Cooper, together with Jay Shendure from the University of Washington, sought to distill the output of all existing annotation tools into a single score and provide such a score for every position in the human genome.

For their framework, named CADD (combined annotation–dependent depletion), the team used machine learning to distinguish benign from potentially deleterious mutations. First they compared 15 million single-nucleotide variants (SNVs) that are fixed in the human lineage (i.e., they appear in all humans and can thus be classified as benign) to 15 million simulated mutations that had not undergone any kind of selection and were therefore expected to contain a certain percentage of deleterious mutations.

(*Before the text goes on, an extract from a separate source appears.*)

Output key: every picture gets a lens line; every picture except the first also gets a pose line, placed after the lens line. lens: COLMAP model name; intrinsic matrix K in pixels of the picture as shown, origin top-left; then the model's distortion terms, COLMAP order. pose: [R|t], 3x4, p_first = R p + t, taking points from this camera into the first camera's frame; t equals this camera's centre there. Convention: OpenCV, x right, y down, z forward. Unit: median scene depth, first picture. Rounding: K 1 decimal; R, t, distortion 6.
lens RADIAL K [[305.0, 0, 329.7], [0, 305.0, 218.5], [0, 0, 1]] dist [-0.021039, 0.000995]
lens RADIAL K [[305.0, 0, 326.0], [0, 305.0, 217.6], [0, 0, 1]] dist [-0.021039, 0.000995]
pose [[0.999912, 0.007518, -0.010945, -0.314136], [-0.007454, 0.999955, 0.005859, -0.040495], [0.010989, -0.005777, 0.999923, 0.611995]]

Mutations that no longer appear in the fixed alleles are likely to be deleterious because they were selected against in the 10 million years since the split of the human lineage from our common human-chimpanzee ancestor.

A good illustration of this is stop codons. Only up to 200 stop codons are fixed in the human lineage; but in the simulations, the researchers found 8,000—a discrepancy indicating that there is strong selection to eliminate stop codons. The same principle holds for other annotations. “Pick your favorite annotation; to some extent they all capture deleteriousness,” Cooper concludes.

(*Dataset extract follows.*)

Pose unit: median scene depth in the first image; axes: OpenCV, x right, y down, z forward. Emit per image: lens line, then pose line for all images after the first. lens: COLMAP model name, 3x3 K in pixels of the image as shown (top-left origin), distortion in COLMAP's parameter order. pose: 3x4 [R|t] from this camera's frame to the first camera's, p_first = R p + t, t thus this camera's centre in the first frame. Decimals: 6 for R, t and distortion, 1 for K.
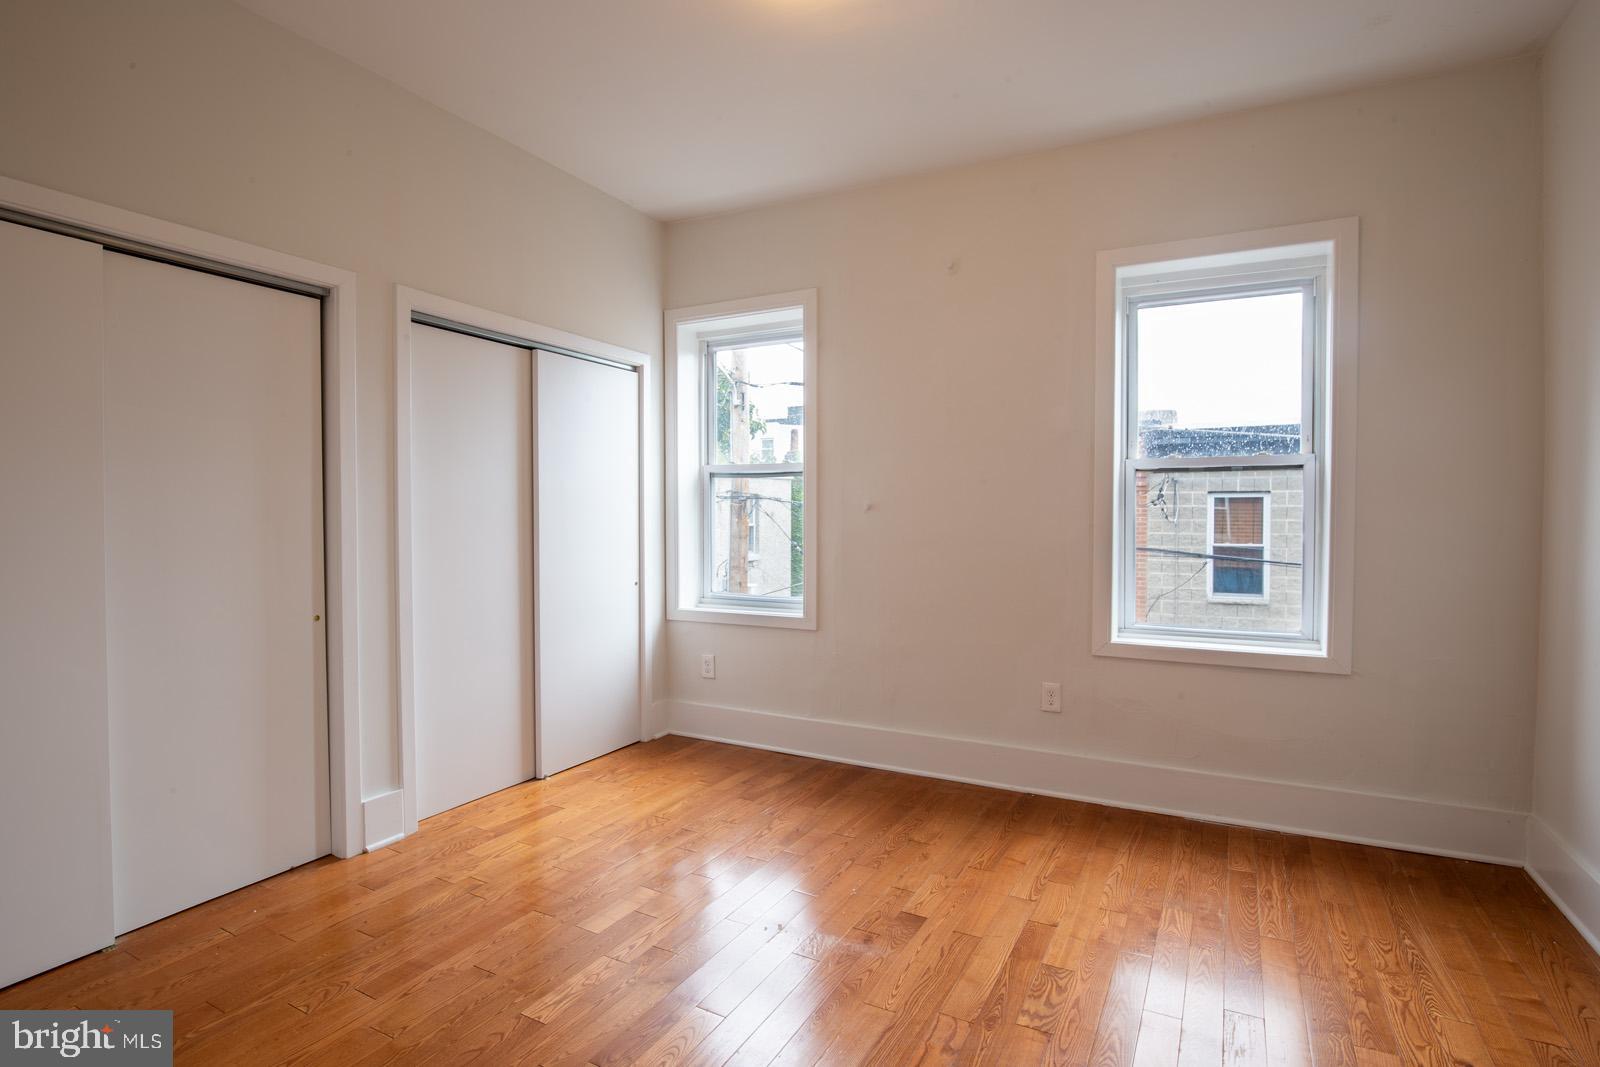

The scientists then used the comparative data based on 63 different annotations to train a support vector machine and ran the resulting model to score all 8.6 billion possible SNVs of the human genome. “We precomputed the scores,” says Cooper. “So you don't have to run the algorithm: you can just look up the score.”

CADD scores will help interpret the genomes of patients with Mendelian diseases caused by high-penetrance mutations and also prioritize low-penetrance variants found in genome-wide association studies. The researchers found a substantial number of SNVs with high CADD scores in noncoding variants, supporting the hypothesis that mutations in regulatory regions contribute to many diseases. The team is committed to updating CADD regularly; the scores will improve further as new annotations become available.